We have all lived in a bubble of man-made perfection, where working from home meant you had a designated office area that was tranquil and efficient. Most notable, BBC News contributor Robert Kelly, became a viral superstar in 2017 when both of his children interrupted his perfectly scripted segment while he was live on air. Three years later, the network aired a story entitled, “Robert Kelly, whose kids crashed BBC interview, talks about working from home," where he shared a day in the life of a working dad. Although we all laughed at that adorable unscripted moment, there would have been a double standard if the same thing happened to a woman. The level of judgment would have been “she can’t control her kids,” or “she is not taking this opportunity seriously.”
It’s not that working mothers do not want to go back to work. It's that there are limited childcare options available to ensure they can return to work. For many working women, their career represents a part of their identity. The issue that politicians, employers and decision-makers continue to ignore is that women realize they can have it all, maybe not all at the same time. However, they do not want to be forced to start over due to unforeseen circumstances out of their control.
Here is how we can all participate to ensure working mothers are not left behind in a post-COVID-19 society.
Project-based work models
The traditional 9 to 5 isn't ideal for working mothers who are juggling school-aged children without after-school sports or childcare. Today, I am juggling remote learning with my teenage son while running my company via Zoom, and it is a real challenge, even with help. By creating date-specific workflows, it gives me the flexibility to support my child with assignments, while remaining on target with stakeholders.
Consider a project-based approach, which will incorporate a broader consideration of the lives of parents, who are struggling to get to that 9 am Zoom meeting. The project-based approach will give working mothers the time to create an agenda to incorporate her personal life with her career goals.
Focus on mental health
In a recent study, mothers with young children are experiencing three- to five-fold increases in self-reported anxiety and depression symptoms. I recently had the opportunity to speak with Sheryl Sandberg, COO of Facebook and co-founder of Lean In, about the state of Black women in corporate America. She says women are taking on an additional 21 hours per week, on average, of domestic work in addition to their actual career work.

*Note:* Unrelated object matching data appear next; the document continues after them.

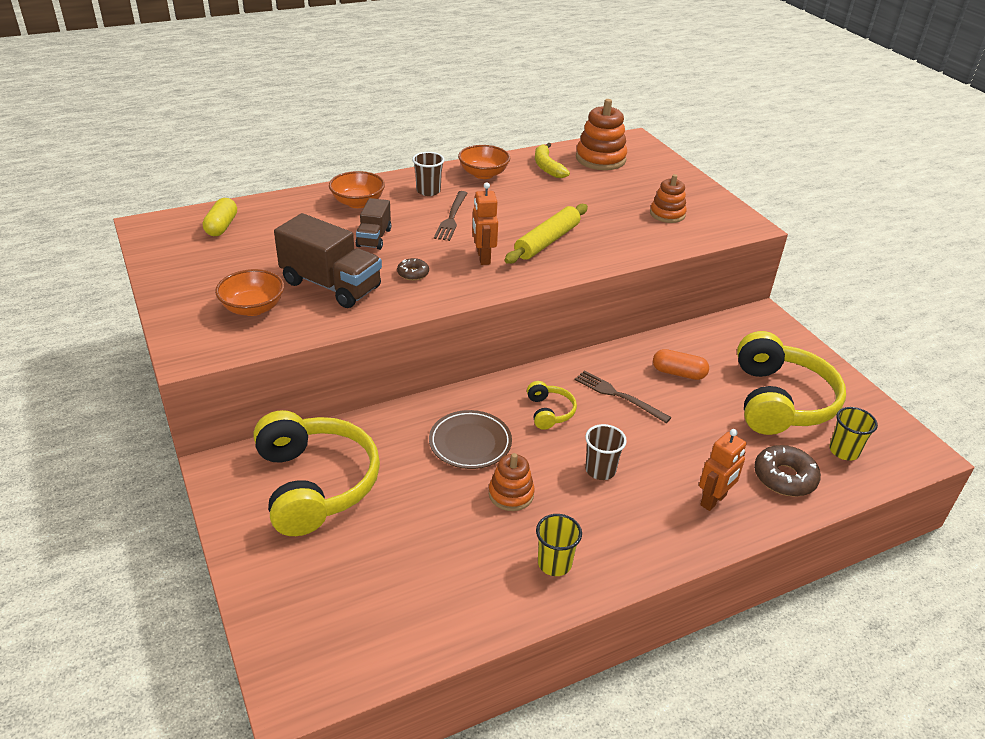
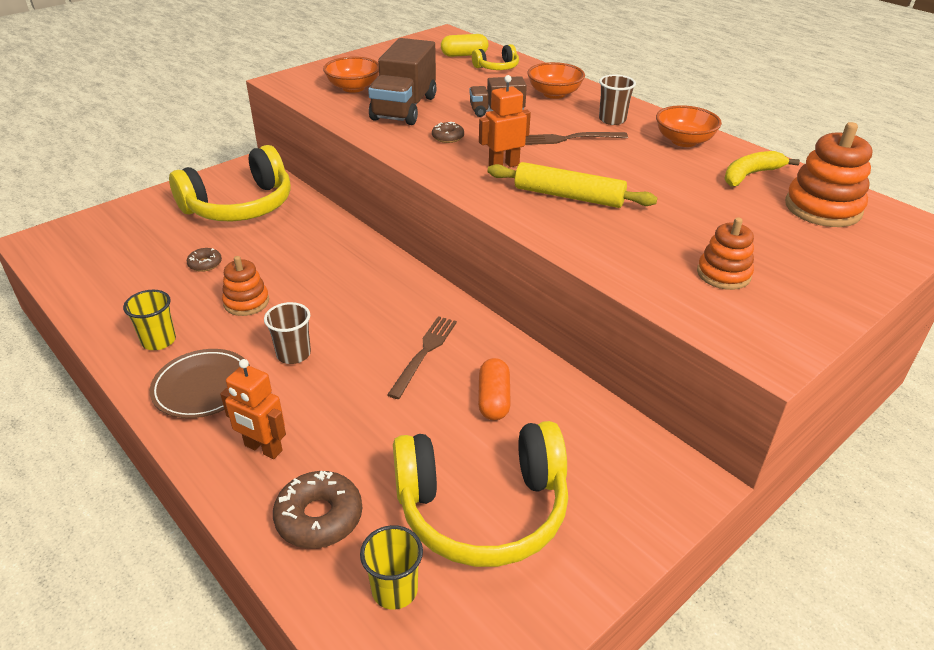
camera: 75 degrees right, 0 degrees up
(427, 521) = (205, 264): none -> brown donut
(470, 443) = (311, 268): brown plate -> brown plate (203, 387)
(549, 412) = (375, 308): yellow headphones -> yellow headphones (497, 67)

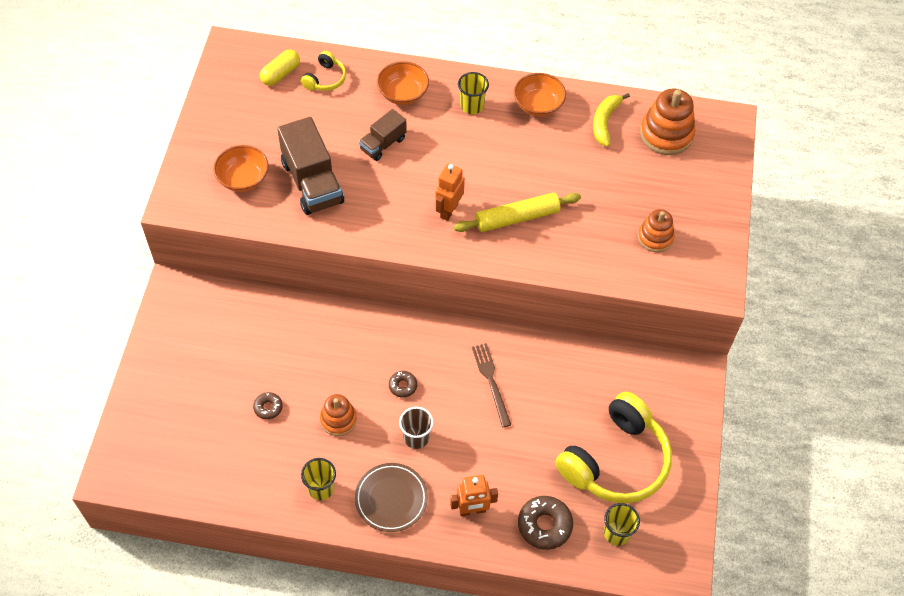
camera: 40 degrees left, 20 degrees up
(240, 206) = (221, 335): yellow headphones -> none
(448, 137) = (381, 200): brown donut -> brown donut (403, 386)
(493, 399) = (560, 388): orange capsule -> none
(569, 139) = (463, 149): brown fork -> none
(612, 120) = (472, 106): brown cup -> yellow cup

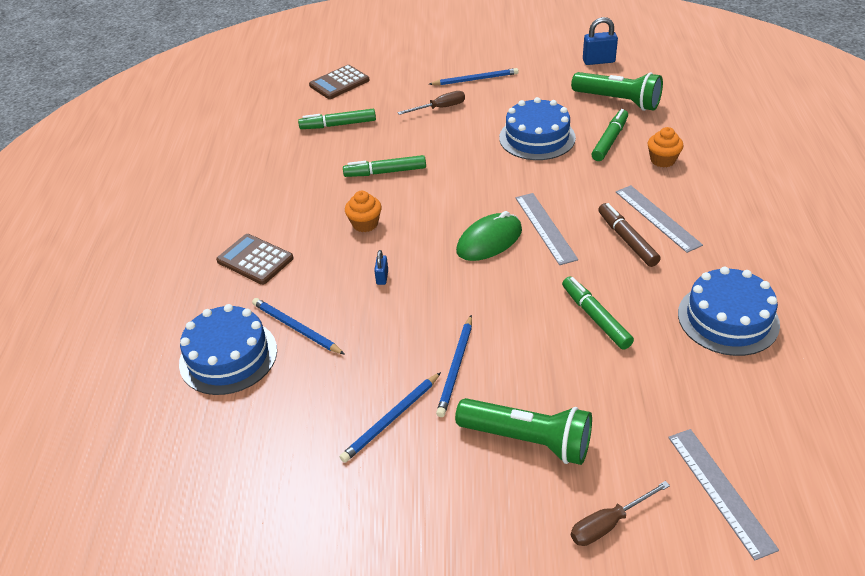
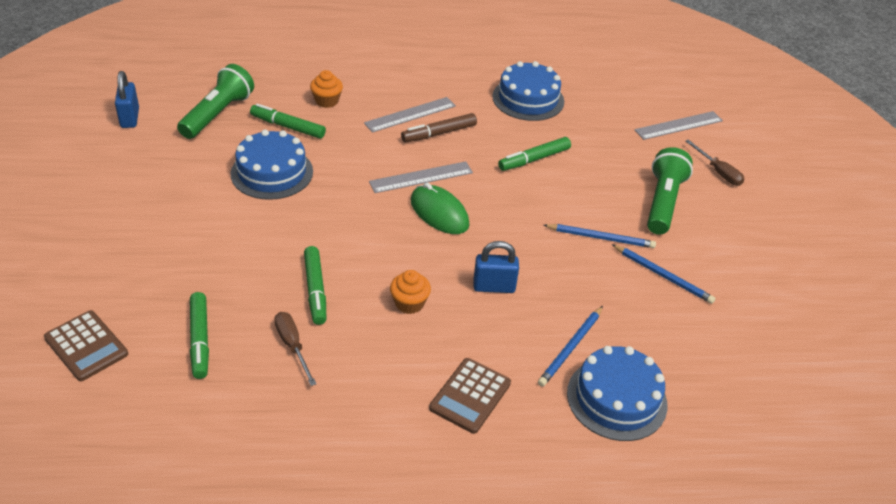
camera: 100 degrees left, 0 degrees up
(382, 277) = (494, 287): blue padlock -> blue padlock, size x1.83
(440, 108) = (189, 244): brown screwdriver -> brown screwdriver (292, 346)
(475, 79) = (131, 213): blue pencil -> none

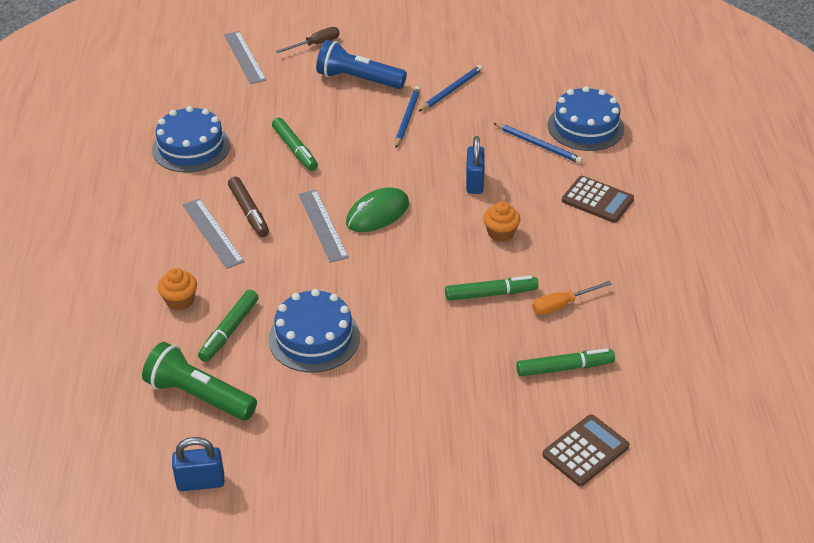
camera: 85 degrees left, 0 degrees up
(292, 346) = (562, 305): brown screwdriver -> orange screwdriver
(663, 202) = (358, 79): green flashlight -> blue flashlight

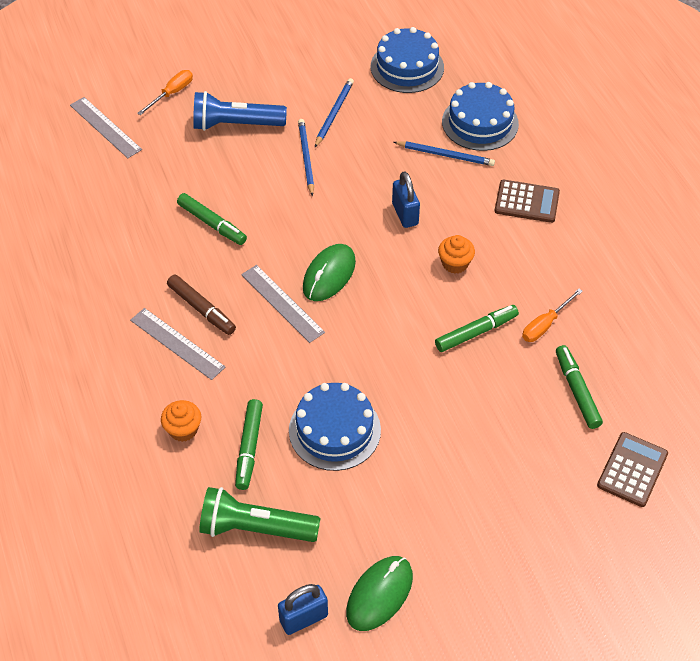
camera: 20 degrees left, 10 degrees up
(191, 147) = (104, 250): blue cake -> blue cake (407, 67)
(281, 484) = (379, 594): none -> green mouse
(315, 44) = (172, 93): brown screwdriver -> orange screwdriver
(564, 368) = (577, 391): green marker -> green marker turned 75 degrees counterclockwise

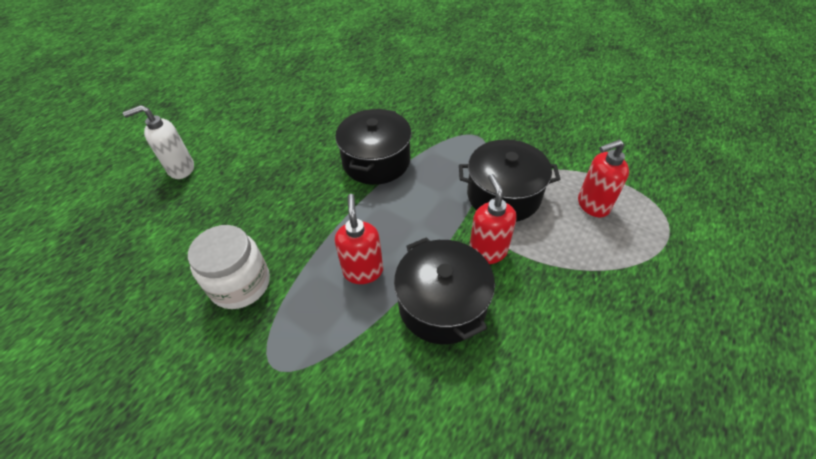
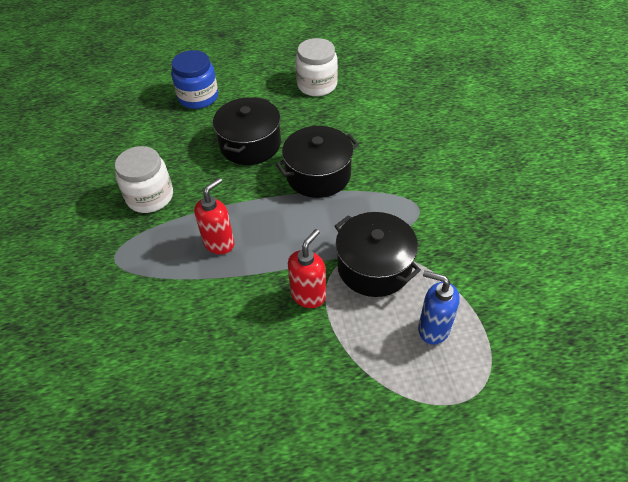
camera: 45 degrees right, 0 degrees up
(181, 169) = (198, 97): white soap dispenser -> blue jar
(287, 98) = (317, 85): none -> white jar
(442, 304) = (237, 302): black pot -> black pot (250, 144)
(592, 205) = (433, 328): red soap dispenser -> blue soap dispenser

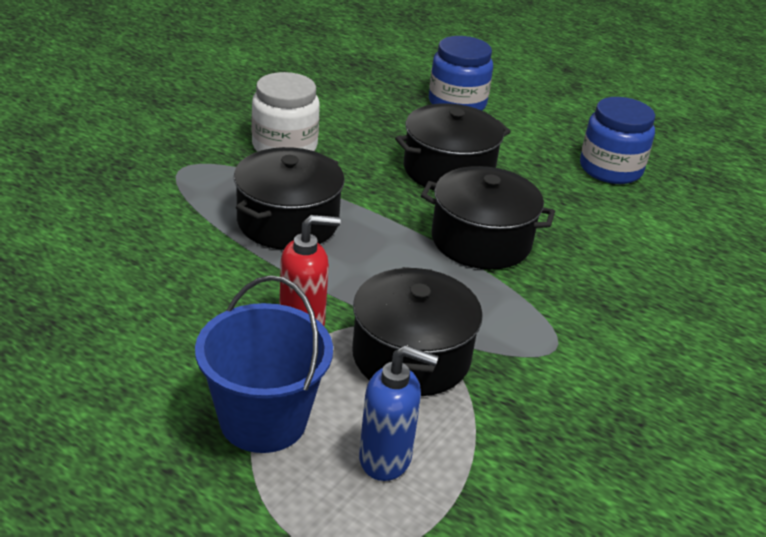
camera: 40 degrees right, 15 degrees down
(219, 243) = (288, 222): red soap dispenser -> black pot
(317, 85) = (610, 169): white jar -> blue jar
(364, 363) = (263, 420): none -> blue bucket
(433, 328) = (386, 459): blue soap dispenser -> blue soap dispenser turned 120 degrees clockwise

The increase of parental mental illness is a crisis caused by the pandemic due to the new level of support parents are providing to their children. In fact, children are processing the same stress factors as adults as we continue to raise their anxiety about the health risks of social interaction. Remember, mothers who are now forced to forgo their professional ambitions to go back to the primary childcare provider role(s) are also juggling the worry of their children while balancing their own angst about the pandemic. The news and endless barrage of negative information can take a toll on your level of anxiety and lead to depression.
Start your Zoom meetings with empathy, compassion and a mental health check-up. Working mothers truly miss their colleagues and the value of their careers. Watch for the signs of overwhelm and stress, and remind them that the company does advocate for wellness at all times.
Ask for their feedback
My company works with women daily who are beginning to underestimate the value of their work and contributions because they are no longer in the office. I recently spoke to an executive, who mentioned that her boss always places her on mute during Zoom meetings because of her toddler screaming in the background, which made her feel isolated from the team.
Remember, life happens. Mothers apologize for the actions of their children in public organically due to shame. If you consistently mute your team, you are muting the voices of mothers, who are focusing on multiple events simultaneously. Ask them for their opinions regardless of what she is juggling in the background.